What to work on ::
Among the entries below, find the lines that hold the word "till" and report them.

Material supplied ::
'''
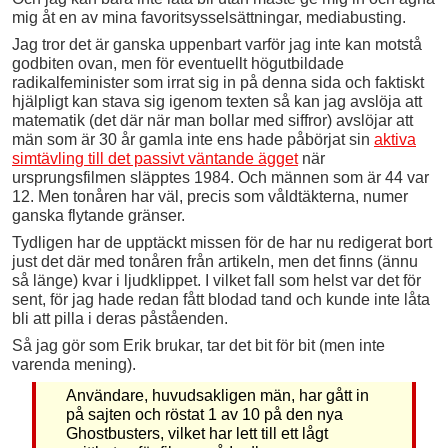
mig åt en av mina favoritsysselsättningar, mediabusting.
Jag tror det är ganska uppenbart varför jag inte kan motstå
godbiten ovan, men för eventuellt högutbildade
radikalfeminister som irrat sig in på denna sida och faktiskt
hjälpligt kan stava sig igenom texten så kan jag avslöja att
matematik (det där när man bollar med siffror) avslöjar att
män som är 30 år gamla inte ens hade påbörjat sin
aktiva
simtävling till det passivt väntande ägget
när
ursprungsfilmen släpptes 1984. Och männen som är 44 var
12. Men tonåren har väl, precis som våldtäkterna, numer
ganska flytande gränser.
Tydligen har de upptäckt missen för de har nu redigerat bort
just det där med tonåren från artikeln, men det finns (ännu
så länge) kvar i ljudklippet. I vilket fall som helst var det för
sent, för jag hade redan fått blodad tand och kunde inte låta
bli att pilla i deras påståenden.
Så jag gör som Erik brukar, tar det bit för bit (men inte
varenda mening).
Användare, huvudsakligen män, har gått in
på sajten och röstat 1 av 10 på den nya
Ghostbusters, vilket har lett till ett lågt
'''
Response area ::
simtävling till det passivt väntande ägget
Ghostbusters, vilket har lett till ett lågt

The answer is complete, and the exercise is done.